Summer is officially over, and companies’ push to bring more workers back into the office is showing initial signs of working, according to one indicator.
After Labor Day weekend, the occupancy rate of workplaces in 10 major cities surpassed the halfway mark for the first time since July, hitting 50.3%, according to Kastle Systems’ 10-city Back to Work Barometer. The company tracks keycard swipes at office buildings and other entry data for businesses.
Many employers had over the last several weeks signaled that they would start enforcing return-to-office mandates after Labor Day. A July report from JLL estimated that one million office-based employees in the U.S. were facing mandates that would take effect through the end of the year.

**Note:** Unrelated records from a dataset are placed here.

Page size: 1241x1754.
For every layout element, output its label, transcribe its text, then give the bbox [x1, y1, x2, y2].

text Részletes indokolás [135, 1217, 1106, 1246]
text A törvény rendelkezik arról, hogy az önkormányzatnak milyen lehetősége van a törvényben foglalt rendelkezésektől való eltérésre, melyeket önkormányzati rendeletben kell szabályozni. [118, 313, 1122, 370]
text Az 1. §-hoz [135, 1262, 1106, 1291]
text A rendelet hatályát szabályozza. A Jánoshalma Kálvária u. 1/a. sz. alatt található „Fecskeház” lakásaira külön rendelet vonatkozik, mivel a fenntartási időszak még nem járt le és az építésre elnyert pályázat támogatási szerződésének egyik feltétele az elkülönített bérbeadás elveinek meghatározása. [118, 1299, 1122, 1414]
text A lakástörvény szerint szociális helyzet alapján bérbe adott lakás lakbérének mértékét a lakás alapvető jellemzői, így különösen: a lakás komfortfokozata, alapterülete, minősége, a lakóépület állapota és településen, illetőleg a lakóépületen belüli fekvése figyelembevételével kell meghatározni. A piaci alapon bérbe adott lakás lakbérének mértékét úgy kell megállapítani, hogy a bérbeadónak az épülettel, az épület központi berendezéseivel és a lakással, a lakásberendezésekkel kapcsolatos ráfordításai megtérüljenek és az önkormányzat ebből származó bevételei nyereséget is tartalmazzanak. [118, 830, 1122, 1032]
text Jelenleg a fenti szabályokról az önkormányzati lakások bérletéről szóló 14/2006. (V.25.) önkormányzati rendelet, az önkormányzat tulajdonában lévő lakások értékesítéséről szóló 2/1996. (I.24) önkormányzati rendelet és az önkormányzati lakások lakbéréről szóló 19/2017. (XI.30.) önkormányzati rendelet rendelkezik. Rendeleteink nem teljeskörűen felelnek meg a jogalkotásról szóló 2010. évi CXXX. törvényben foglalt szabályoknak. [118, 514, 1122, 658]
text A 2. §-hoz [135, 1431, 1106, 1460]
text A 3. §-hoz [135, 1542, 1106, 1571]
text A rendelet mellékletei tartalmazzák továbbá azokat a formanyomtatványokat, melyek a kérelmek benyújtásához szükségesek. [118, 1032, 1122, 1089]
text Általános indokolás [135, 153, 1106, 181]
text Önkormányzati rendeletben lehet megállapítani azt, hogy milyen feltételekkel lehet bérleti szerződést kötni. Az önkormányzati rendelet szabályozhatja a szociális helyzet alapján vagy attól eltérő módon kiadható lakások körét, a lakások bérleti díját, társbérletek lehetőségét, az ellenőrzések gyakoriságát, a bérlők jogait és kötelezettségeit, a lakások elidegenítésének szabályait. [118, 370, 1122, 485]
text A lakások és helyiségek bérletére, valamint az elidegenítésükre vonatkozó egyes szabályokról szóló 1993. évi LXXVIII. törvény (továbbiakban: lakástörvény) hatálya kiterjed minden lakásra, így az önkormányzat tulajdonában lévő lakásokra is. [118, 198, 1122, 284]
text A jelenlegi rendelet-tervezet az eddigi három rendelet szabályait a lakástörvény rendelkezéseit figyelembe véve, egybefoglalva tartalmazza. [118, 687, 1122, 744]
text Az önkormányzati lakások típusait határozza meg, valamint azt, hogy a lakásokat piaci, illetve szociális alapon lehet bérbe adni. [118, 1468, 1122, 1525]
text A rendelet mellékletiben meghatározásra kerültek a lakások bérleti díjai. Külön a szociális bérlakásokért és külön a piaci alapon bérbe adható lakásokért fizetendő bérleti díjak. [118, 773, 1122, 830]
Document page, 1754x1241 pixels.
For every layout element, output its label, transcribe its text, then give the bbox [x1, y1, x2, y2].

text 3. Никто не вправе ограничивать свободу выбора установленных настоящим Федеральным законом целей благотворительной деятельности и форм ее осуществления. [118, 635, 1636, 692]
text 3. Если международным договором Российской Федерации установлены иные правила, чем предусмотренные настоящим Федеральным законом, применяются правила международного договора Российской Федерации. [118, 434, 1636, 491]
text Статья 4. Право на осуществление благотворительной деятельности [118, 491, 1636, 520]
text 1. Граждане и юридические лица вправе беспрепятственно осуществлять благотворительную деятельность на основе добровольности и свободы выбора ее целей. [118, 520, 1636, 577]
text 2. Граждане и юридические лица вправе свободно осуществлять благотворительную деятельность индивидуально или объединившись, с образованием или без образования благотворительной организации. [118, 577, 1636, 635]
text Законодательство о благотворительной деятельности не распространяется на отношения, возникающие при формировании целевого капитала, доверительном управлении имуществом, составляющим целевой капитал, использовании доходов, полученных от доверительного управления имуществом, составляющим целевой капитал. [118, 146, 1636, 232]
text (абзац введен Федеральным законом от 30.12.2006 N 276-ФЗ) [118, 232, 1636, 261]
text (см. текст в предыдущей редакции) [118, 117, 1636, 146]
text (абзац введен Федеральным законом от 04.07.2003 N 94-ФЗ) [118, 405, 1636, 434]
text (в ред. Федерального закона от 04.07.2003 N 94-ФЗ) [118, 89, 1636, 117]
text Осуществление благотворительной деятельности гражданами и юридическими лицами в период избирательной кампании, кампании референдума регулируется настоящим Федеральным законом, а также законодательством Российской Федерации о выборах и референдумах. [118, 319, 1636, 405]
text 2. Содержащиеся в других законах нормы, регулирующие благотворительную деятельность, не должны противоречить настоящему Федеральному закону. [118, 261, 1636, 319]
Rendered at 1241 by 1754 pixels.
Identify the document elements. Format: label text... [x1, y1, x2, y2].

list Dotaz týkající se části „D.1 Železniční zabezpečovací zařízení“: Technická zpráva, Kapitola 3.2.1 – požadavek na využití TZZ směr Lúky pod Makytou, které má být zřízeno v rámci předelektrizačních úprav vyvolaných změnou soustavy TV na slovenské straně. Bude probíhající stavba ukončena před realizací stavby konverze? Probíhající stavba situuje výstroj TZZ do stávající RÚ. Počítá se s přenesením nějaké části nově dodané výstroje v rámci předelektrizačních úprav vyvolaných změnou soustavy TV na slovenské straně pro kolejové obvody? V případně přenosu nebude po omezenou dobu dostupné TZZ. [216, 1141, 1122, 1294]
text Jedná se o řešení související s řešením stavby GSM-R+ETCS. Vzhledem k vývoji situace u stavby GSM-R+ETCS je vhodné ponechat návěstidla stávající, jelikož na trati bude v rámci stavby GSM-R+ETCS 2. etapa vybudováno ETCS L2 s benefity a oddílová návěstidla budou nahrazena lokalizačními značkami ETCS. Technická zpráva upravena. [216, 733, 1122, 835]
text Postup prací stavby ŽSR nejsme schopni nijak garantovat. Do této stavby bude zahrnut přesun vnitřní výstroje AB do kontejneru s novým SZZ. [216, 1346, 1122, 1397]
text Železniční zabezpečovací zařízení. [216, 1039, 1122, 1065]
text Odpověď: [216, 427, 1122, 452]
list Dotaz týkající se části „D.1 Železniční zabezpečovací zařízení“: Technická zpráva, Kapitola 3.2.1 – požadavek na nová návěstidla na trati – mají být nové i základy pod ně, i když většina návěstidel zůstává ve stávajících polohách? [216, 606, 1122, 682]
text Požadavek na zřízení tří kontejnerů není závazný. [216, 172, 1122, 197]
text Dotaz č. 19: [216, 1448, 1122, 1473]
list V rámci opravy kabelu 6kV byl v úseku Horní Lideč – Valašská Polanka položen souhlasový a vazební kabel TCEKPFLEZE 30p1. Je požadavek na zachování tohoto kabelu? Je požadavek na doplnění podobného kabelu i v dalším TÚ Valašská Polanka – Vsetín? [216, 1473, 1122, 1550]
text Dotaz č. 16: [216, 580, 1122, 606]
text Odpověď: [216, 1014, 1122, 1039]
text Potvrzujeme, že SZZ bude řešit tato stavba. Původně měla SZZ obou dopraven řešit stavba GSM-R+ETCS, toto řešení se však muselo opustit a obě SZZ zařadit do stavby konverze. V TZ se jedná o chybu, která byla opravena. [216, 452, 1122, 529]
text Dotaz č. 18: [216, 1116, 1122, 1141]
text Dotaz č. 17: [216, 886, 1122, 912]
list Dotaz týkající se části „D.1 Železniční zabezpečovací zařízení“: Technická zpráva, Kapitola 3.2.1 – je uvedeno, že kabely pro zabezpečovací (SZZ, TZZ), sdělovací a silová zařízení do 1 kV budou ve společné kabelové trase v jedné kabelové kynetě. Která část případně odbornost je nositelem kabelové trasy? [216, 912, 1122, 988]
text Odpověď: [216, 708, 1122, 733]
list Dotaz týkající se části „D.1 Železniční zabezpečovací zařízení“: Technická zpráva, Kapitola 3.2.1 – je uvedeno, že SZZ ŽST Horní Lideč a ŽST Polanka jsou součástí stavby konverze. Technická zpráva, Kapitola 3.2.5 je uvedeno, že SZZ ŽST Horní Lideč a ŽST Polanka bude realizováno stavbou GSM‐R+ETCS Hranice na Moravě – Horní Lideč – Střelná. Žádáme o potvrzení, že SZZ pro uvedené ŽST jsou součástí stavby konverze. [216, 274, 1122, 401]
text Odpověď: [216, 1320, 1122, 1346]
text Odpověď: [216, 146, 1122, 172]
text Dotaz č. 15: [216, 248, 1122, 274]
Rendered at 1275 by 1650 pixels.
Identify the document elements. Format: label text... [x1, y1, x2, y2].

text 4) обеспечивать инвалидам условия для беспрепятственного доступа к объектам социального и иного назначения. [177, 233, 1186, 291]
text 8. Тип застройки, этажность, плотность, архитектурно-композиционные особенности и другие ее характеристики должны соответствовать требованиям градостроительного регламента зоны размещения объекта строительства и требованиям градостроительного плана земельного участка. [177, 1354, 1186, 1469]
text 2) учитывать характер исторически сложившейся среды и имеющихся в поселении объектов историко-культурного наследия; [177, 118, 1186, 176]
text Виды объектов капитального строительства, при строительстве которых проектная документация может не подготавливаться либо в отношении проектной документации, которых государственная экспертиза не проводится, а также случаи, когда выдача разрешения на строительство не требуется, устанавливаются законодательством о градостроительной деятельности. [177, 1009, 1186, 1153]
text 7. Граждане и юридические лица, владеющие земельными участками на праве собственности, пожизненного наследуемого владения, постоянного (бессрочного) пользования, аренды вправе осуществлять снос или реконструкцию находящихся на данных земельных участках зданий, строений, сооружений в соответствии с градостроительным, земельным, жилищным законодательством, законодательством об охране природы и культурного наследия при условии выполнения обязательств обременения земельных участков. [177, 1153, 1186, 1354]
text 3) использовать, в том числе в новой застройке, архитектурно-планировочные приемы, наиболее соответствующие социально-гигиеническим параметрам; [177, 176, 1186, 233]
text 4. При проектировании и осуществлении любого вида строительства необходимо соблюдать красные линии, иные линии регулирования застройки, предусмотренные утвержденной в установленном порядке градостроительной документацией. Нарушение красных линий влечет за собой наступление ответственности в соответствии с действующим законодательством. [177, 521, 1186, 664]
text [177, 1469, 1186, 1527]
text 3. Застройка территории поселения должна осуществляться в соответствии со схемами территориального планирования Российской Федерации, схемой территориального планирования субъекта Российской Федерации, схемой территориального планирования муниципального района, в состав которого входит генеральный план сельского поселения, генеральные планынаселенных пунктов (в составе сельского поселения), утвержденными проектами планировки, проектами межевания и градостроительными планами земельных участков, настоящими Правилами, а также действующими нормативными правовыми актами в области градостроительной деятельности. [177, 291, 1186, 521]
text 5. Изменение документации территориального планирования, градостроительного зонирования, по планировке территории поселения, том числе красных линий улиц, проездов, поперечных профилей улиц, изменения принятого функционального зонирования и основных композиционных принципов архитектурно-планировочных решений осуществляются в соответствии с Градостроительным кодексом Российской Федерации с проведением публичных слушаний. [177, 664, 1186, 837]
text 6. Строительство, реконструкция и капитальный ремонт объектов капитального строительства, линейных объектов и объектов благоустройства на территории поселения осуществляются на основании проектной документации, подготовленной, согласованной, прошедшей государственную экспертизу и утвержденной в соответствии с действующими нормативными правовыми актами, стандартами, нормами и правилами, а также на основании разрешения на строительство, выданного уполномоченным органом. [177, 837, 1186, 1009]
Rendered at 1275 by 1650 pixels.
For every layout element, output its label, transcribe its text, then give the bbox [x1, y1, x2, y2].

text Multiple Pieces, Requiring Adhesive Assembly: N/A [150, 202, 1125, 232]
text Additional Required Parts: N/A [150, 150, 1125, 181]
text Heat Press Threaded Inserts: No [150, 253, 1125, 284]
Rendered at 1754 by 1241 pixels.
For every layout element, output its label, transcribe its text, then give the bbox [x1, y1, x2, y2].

All of the 10 cities tracked by Kastle saw an increase in workplace occupancy around Labor Day, with Houston, Texas, leading the pack. The city saw a weekly occupancy rate of 61.6% from Sept. 7 to Sept. 13, up from 59.7% the previous week.
New York City saw the biggest jump in office occupancy, with a 7.5% jump to 50.1%.
Occupancy in the nation’s capital of Washington D.C. rose to a new record high since the start of the pandemic, Kastle said, rising to 47.9%, as compared to 43.8% the week prior.
“This post-Labor Day jump in occupancy mirrors the pattern from the past three years,” Kastle noted. “If the pattern continues, the Barometer may reach a new, higher base level as more workers return to the office.”
But employees shouldn’t bid a tearful goodbye to working from home just yet. The JLL report noted that hybrid schedules are still dominant, particularly among Big Tech.
The hybrid model will persist, Doug Duncan, senior vice president and chief economist at Fannie Mae, told MarketWatch. The government-sponsored enterprise recently released a forecast expecting a “mild recession” at the start of 2024.
It makes sense that some employees are not eager to return to the office full-time, Duncan explained. “Remember when they said stay home and work from home, they were giving employees a real wage pay raise because you now had real income that was not being spent on commuting costs.”
But “when you tell them to come back to work, you’re giving them a cut,” he added. “So it’s not surprising people resist.”